◆ To-do item
Write out the data word for word, starting with its very first line and stopping after the line that contains "Đá cắt - Mài -Đánh bóng", with both the first line and that line included.
Entries provided section start
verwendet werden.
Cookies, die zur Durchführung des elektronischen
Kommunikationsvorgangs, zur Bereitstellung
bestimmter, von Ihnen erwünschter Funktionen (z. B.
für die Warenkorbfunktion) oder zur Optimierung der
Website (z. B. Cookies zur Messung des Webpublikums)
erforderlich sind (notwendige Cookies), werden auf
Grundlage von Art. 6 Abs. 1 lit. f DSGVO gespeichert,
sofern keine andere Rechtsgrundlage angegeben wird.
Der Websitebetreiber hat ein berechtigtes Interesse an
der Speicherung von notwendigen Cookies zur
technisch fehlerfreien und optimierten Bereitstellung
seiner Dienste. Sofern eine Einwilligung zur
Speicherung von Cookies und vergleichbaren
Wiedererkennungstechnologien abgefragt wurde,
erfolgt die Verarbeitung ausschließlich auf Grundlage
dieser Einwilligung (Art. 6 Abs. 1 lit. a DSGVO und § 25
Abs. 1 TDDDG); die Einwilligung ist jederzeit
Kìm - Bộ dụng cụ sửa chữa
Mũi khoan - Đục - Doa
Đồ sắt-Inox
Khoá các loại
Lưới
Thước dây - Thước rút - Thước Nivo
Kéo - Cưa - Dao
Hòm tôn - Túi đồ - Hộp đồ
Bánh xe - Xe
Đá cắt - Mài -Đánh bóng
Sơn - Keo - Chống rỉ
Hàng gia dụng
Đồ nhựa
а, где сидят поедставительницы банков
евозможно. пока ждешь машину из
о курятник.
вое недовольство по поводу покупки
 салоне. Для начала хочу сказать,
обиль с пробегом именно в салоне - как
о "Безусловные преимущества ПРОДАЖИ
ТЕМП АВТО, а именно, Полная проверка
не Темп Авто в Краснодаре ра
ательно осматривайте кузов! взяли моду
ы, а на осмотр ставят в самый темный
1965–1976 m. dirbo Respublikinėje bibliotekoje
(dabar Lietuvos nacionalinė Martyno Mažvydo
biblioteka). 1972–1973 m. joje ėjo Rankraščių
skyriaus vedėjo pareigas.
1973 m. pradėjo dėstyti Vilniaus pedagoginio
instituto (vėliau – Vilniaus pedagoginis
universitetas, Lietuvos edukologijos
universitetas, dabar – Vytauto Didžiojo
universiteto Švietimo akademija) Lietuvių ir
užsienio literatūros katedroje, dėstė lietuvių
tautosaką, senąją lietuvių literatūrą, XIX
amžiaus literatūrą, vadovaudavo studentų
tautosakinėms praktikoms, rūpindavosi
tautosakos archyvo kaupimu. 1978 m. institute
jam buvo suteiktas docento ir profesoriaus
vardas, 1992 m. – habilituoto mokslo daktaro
Entries provided section end
◆ Reply
verwendet werden.
Cookies, die zur Durchführung des elektronischen
Kommunikationsvorgangs, zur Bereitstellung
bestimmter, von Ihnen erwünschter Funktionen (z. B.
für die Warenkorbfunktion) oder zur Optimierung der
Website (z. B. Cookies zur Messung des Webpublikums)
erforderlich sind (notwendige Cookies), werden auf
Grundlage von Art. 6 Abs. 1 lit. f DSGVO gespeichert,
sofern keine andere Rechtsgrundlage angegeben wird.
Der Websitebetreiber hat ein berechtigtes Interesse an
der Speicherung von notwendigen Cookies zur
technisch fehlerfreien und optimierten Bereitstellung
seiner Dienste. Sofern eine Einwilligung zur
Speicherung von Cookies und vergleichbaren
Wiedererkennungstechnologien abgefragt wurde,
erfolgt die Verarbeitung ausschließlich auf Grundlage
dieser Einwilligung (Art. 6 Abs. 1 lit. a DSGVO und § 25
Abs. 1 TDDDG); die Einwilligung ist jederzeit
Kìm - Bộ dụng cụ sửa chữa
Mũi khoan - Đục - Doa
Đồ sắt-Inox
Khoá các loại
Lưới
Thước dây - Thước rút - Thước Nivo
Kéo - Cưa - Dao
Hòm tôn - Túi đồ - Hộp đồ
Bánh xe - Xe
Đá cắt - Mài -Đánh bóng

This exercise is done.